American freak show
Conspiratorial nut case nepo baby fail son Robert F. Kennedy Jr. wants you to take an online test to see if you have what it takes to work for him at Health and Human Services. The test doesn’t measure if you know anything about medicine or public health. Instead:
And yet, after that first round of personality disentangling, RFK’s assessment gets much more specific, and, somehow, even more bizarre. The quiz presented me with a lengthy list of strange personal insecurities, and asked me to highlight the five that I identified with most. That sounds straightforward enough, but the available choices coalesced into a majorly unwell person. One reads, “I tend to have unstable and intense personal relationships, where I alternate between extremes of idealizing and devaluing another.” Another adds, “I don’t have that much interest in having sexual experiences with another person,” which I choose to interpret as a smart bit of incel coalition management. Speaking for myself, I was self-aware enough to check off “I require excessive admiration,” but I made sure to leave out “I don’t feel much empathy for others” to ensure that the next regime doesn’t peg me as a sociopath. (This is also where the question about “having clairvoyance” surfaces, but honestly, compared to the other options, it might be among the least distressing of the bunch.)
And just like that, the test was over. I was presented no score or evaluation, just a terse “thank you” and the end of the line. I suppose I must live with the fact that the government now possesses a record of my darkest inclinations—an RFK-ified survey of my morality—but I don’t get the sense that he’s gotten any better sense of whether I’m a fit or not for Health and Human Services. Maybe that shouldn’t be too surprising, because when journalist Timothy Burke dug into who, exactly, is responsible for this deeply strange audit, he learned that the publishing company is called ExamCorp. ExamCorp’s president? None other than Jordan Peterson, the psychologist turned right-wing gadfly.

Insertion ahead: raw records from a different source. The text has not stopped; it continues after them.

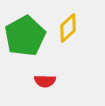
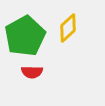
red semicircle: moved 13 px left, 9 px up
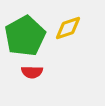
yellow diamond: rotated 24 degrees clockwise
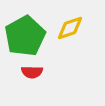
yellow diamond: moved 2 px right
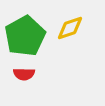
red semicircle: moved 8 px left, 2 px down
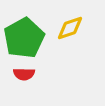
green pentagon: moved 1 px left, 2 px down
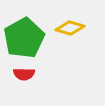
yellow diamond: rotated 36 degrees clockwise
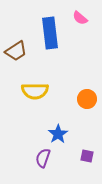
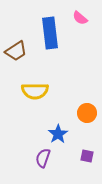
orange circle: moved 14 px down
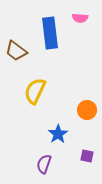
pink semicircle: rotated 35 degrees counterclockwise
brown trapezoid: rotated 70 degrees clockwise
yellow semicircle: rotated 116 degrees clockwise
orange circle: moved 3 px up
purple semicircle: moved 1 px right, 6 px down
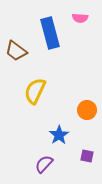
blue rectangle: rotated 8 degrees counterclockwise
blue star: moved 1 px right, 1 px down
purple semicircle: rotated 24 degrees clockwise
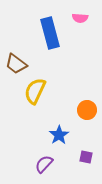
brown trapezoid: moved 13 px down
purple square: moved 1 px left, 1 px down
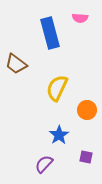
yellow semicircle: moved 22 px right, 3 px up
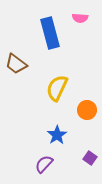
blue star: moved 2 px left
purple square: moved 4 px right, 1 px down; rotated 24 degrees clockwise
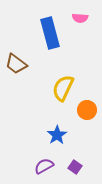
yellow semicircle: moved 6 px right
purple square: moved 15 px left, 9 px down
purple semicircle: moved 2 px down; rotated 18 degrees clockwise
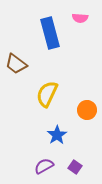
yellow semicircle: moved 16 px left, 6 px down
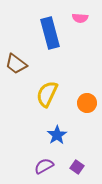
orange circle: moved 7 px up
purple square: moved 2 px right
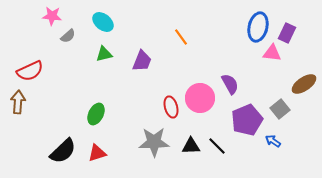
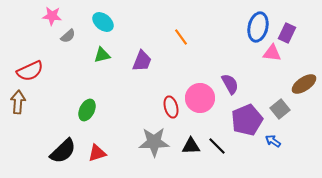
green triangle: moved 2 px left, 1 px down
green ellipse: moved 9 px left, 4 px up
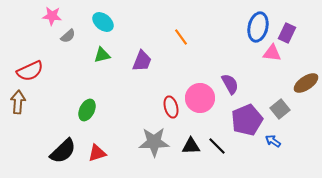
brown ellipse: moved 2 px right, 1 px up
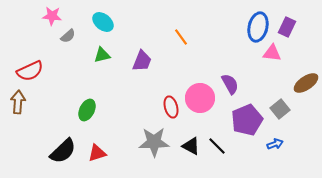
purple rectangle: moved 6 px up
blue arrow: moved 2 px right, 3 px down; rotated 126 degrees clockwise
black triangle: rotated 30 degrees clockwise
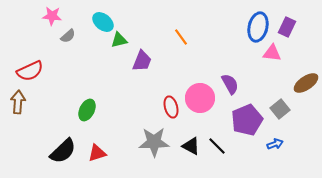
green triangle: moved 17 px right, 15 px up
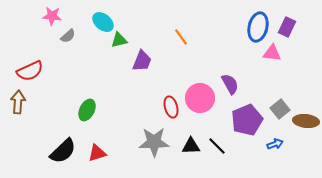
brown ellipse: moved 38 px down; rotated 40 degrees clockwise
black triangle: rotated 30 degrees counterclockwise
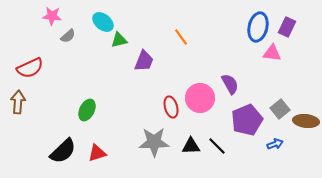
purple trapezoid: moved 2 px right
red semicircle: moved 3 px up
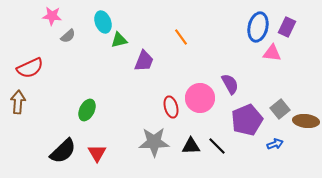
cyan ellipse: rotated 30 degrees clockwise
red triangle: rotated 42 degrees counterclockwise
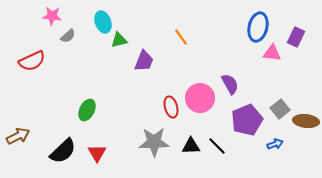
purple rectangle: moved 9 px right, 10 px down
red semicircle: moved 2 px right, 7 px up
brown arrow: moved 34 px down; rotated 60 degrees clockwise
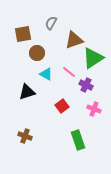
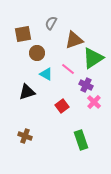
pink line: moved 1 px left, 3 px up
pink cross: moved 7 px up; rotated 24 degrees clockwise
green rectangle: moved 3 px right
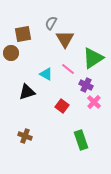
brown triangle: moved 9 px left, 1 px up; rotated 42 degrees counterclockwise
brown circle: moved 26 px left
red square: rotated 16 degrees counterclockwise
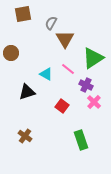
brown square: moved 20 px up
brown cross: rotated 16 degrees clockwise
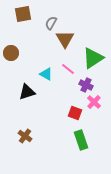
red square: moved 13 px right, 7 px down; rotated 16 degrees counterclockwise
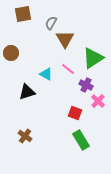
pink cross: moved 4 px right, 1 px up
green rectangle: rotated 12 degrees counterclockwise
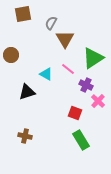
brown circle: moved 2 px down
brown cross: rotated 24 degrees counterclockwise
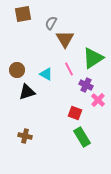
brown circle: moved 6 px right, 15 px down
pink line: moved 1 px right; rotated 24 degrees clockwise
pink cross: moved 1 px up
green rectangle: moved 1 px right, 3 px up
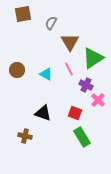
brown triangle: moved 5 px right, 3 px down
black triangle: moved 16 px right, 21 px down; rotated 36 degrees clockwise
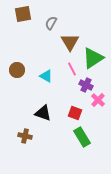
pink line: moved 3 px right
cyan triangle: moved 2 px down
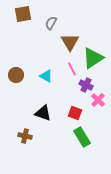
brown circle: moved 1 px left, 5 px down
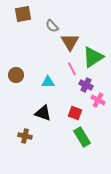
gray semicircle: moved 1 px right, 3 px down; rotated 72 degrees counterclockwise
green triangle: moved 1 px up
cyan triangle: moved 2 px right, 6 px down; rotated 32 degrees counterclockwise
pink cross: rotated 16 degrees counterclockwise
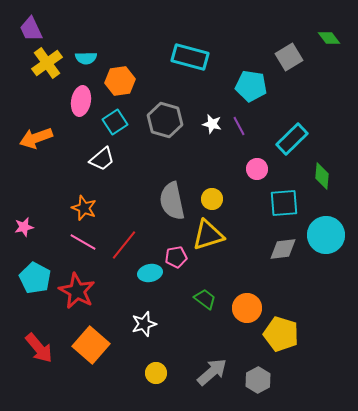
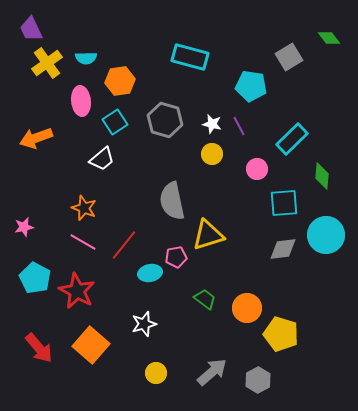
pink ellipse at (81, 101): rotated 16 degrees counterclockwise
yellow circle at (212, 199): moved 45 px up
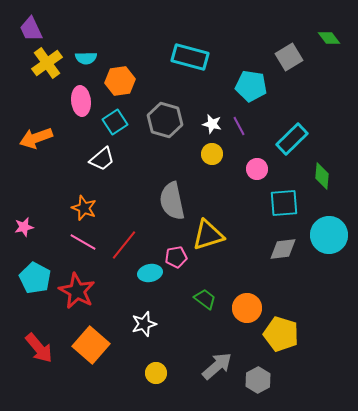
cyan circle at (326, 235): moved 3 px right
gray arrow at (212, 372): moved 5 px right, 6 px up
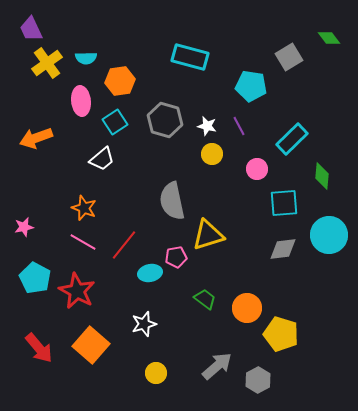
white star at (212, 124): moved 5 px left, 2 px down
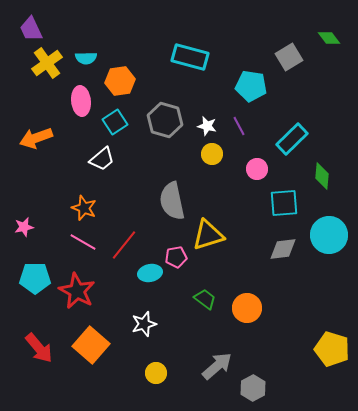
cyan pentagon at (35, 278): rotated 28 degrees counterclockwise
yellow pentagon at (281, 334): moved 51 px right, 15 px down
gray hexagon at (258, 380): moved 5 px left, 8 px down
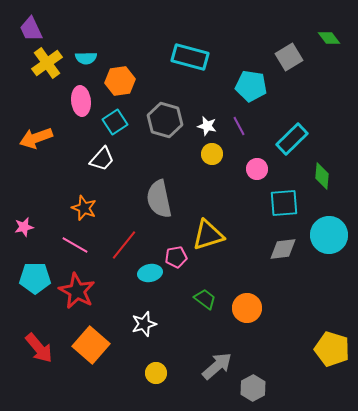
white trapezoid at (102, 159): rotated 8 degrees counterclockwise
gray semicircle at (172, 201): moved 13 px left, 2 px up
pink line at (83, 242): moved 8 px left, 3 px down
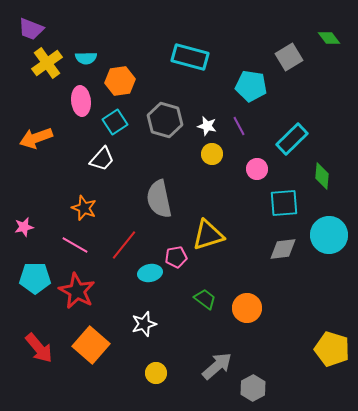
purple trapezoid at (31, 29): rotated 44 degrees counterclockwise
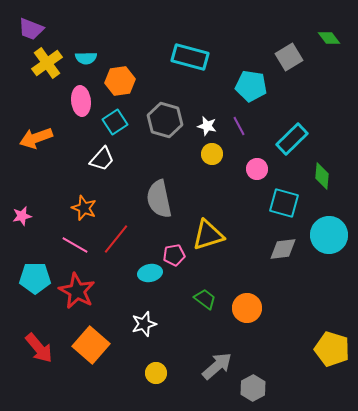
cyan square at (284, 203): rotated 20 degrees clockwise
pink star at (24, 227): moved 2 px left, 11 px up
red line at (124, 245): moved 8 px left, 6 px up
pink pentagon at (176, 257): moved 2 px left, 2 px up
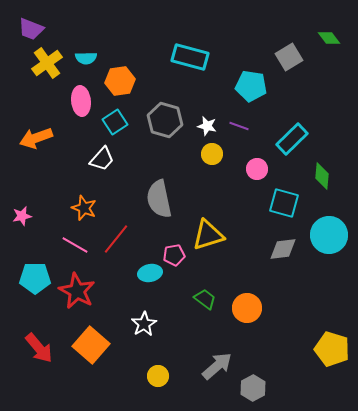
purple line at (239, 126): rotated 42 degrees counterclockwise
white star at (144, 324): rotated 15 degrees counterclockwise
yellow circle at (156, 373): moved 2 px right, 3 px down
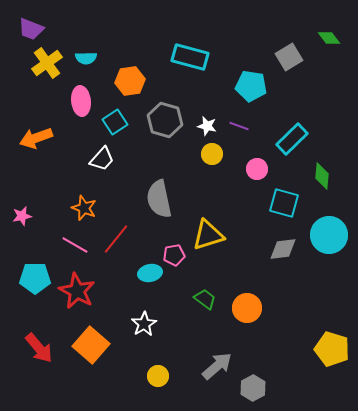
orange hexagon at (120, 81): moved 10 px right
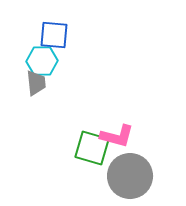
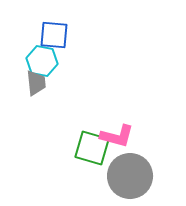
cyan hexagon: rotated 12 degrees clockwise
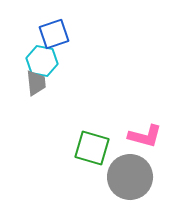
blue square: moved 1 px up; rotated 24 degrees counterclockwise
pink L-shape: moved 28 px right
gray circle: moved 1 px down
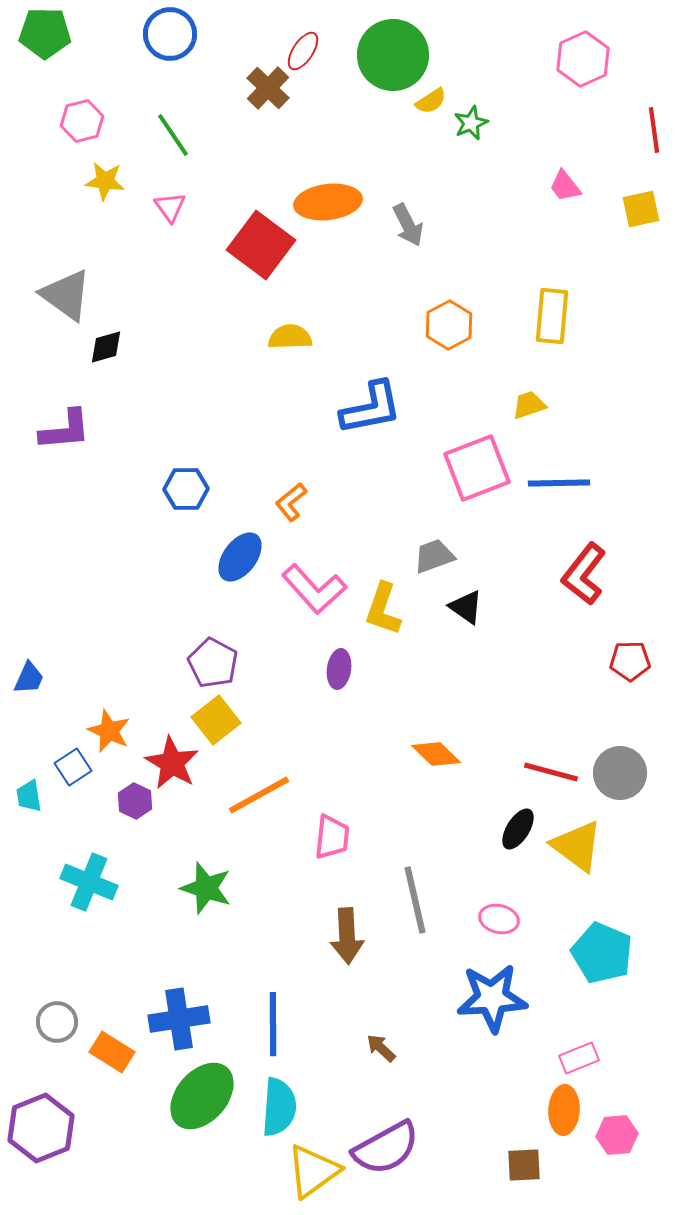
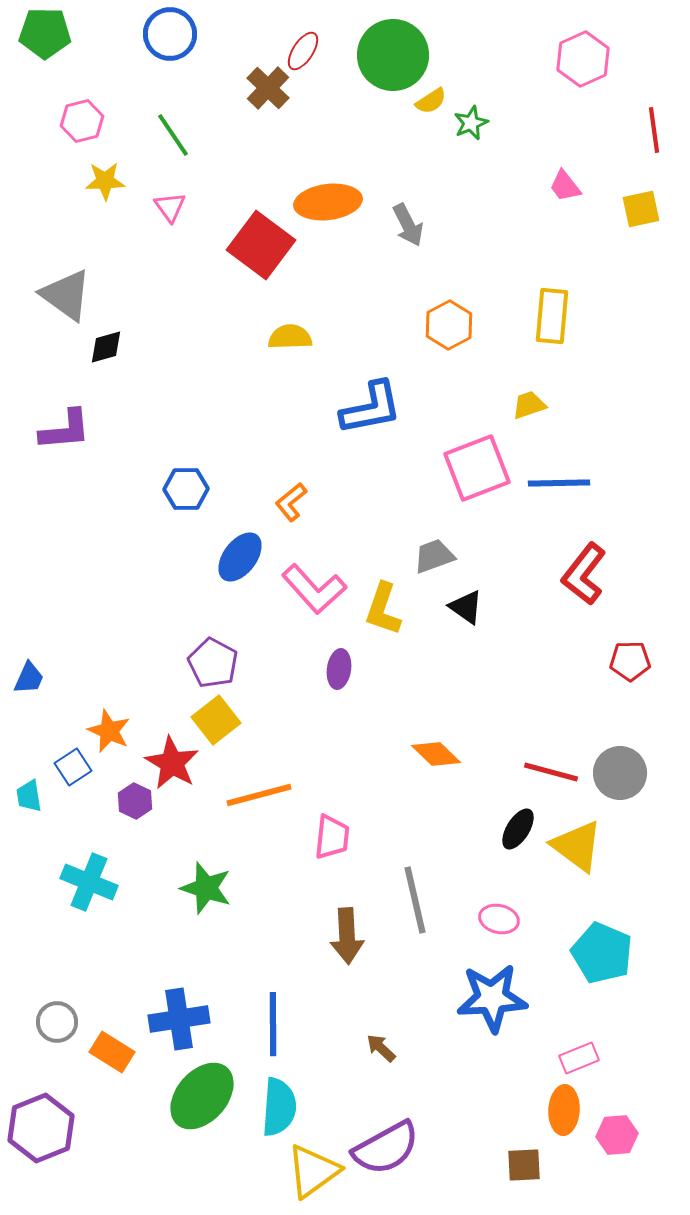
yellow star at (105, 181): rotated 9 degrees counterclockwise
orange line at (259, 795): rotated 14 degrees clockwise
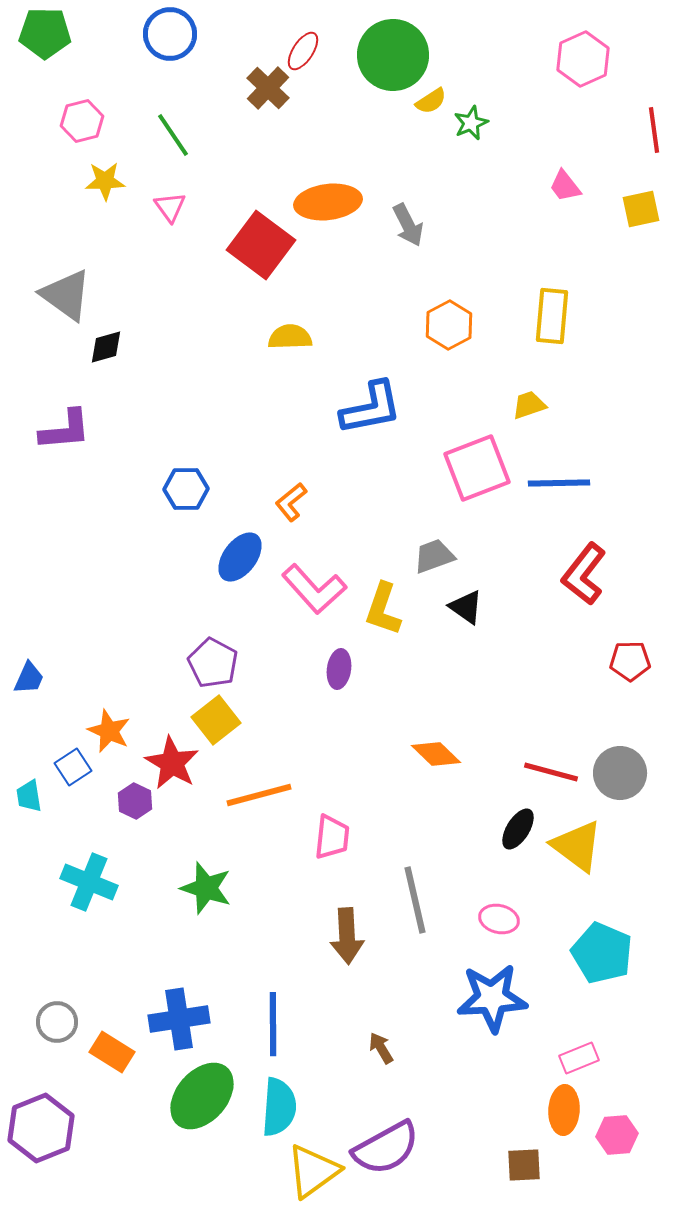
brown arrow at (381, 1048): rotated 16 degrees clockwise
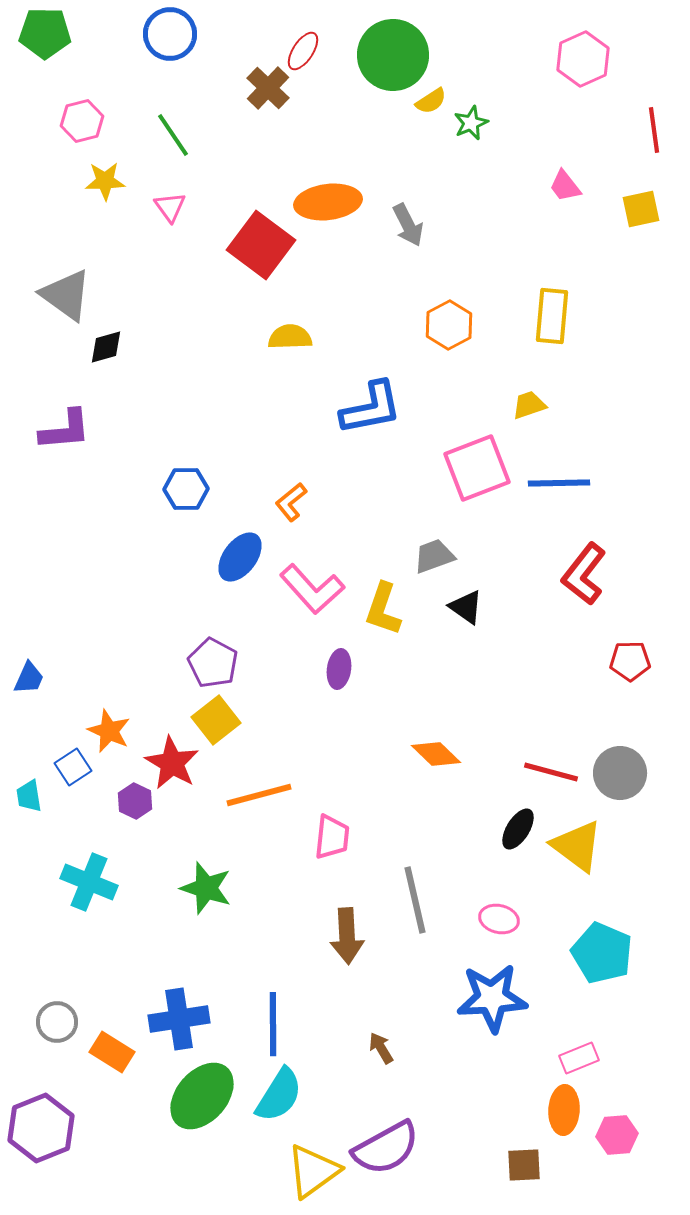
pink L-shape at (314, 589): moved 2 px left
cyan semicircle at (279, 1107): moved 12 px up; rotated 28 degrees clockwise
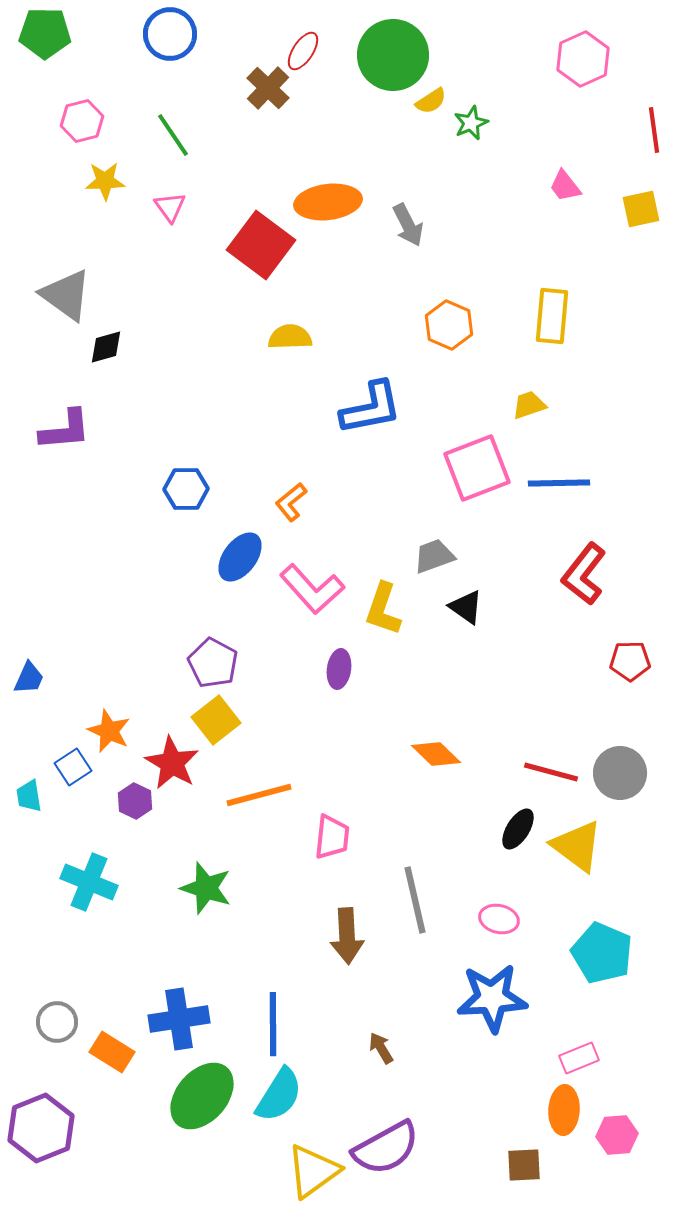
orange hexagon at (449, 325): rotated 9 degrees counterclockwise
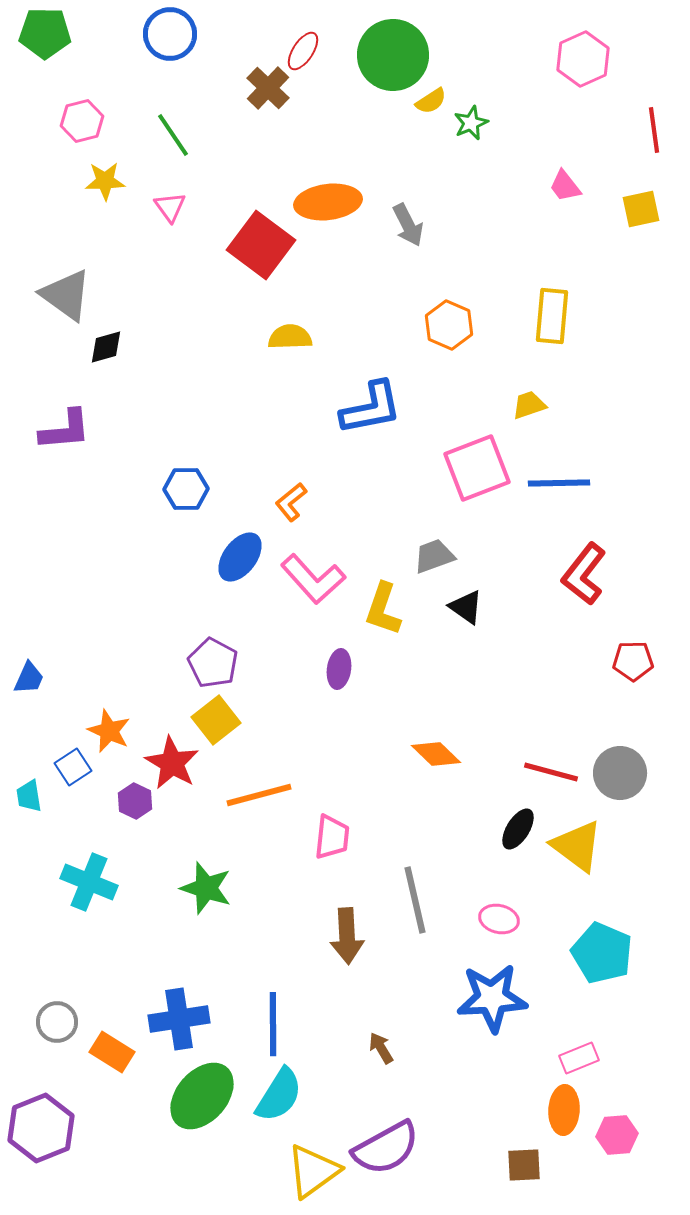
pink L-shape at (312, 589): moved 1 px right, 10 px up
red pentagon at (630, 661): moved 3 px right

I know we’ve all grown numb to the outrageous stupidity of this political climate, but I don’t think we can hammer this point home hard enough. Robert F. Kennedy—a guy who dumped a bear carcass in Central Park—is set to take on a paramount role in the health policy of this country. Helping him round out his staff? Peterson, who is closer to the levers of power than ever before. What a horrific timeline. This carnival of MAGA grift will continue to blob out until it blocks out the sun. It can, and will, get worse from here. Hey, maybe I am clairvoyant after all.
Hey, but RFK Jr. does have some good ideas, like we have too much chronic disease and should have less (if you can figure out how that counts as an idea you may have a future writing op-eds for our nation’s leading newspapers).
That this 41-car pileup of a human being is actually going to be the top health official in the American government sums up the utter insanity of making Donald Trump president. Good job, 49.79% of American voters.
“No one in this world, so far as I know—and I have searched the records for years, and employed agents to help me—has ever lost money by underestimating the intelligence of the great masses of the plain people. Nor has anyone ever lost public office thereby. The mistake that is made always runs the other way. Because the plain people are able to speak and understand, and even, in many cases, to read and write, it is assumed that they have ideas in their heads, and an appetite for more. This assumption is a folly.”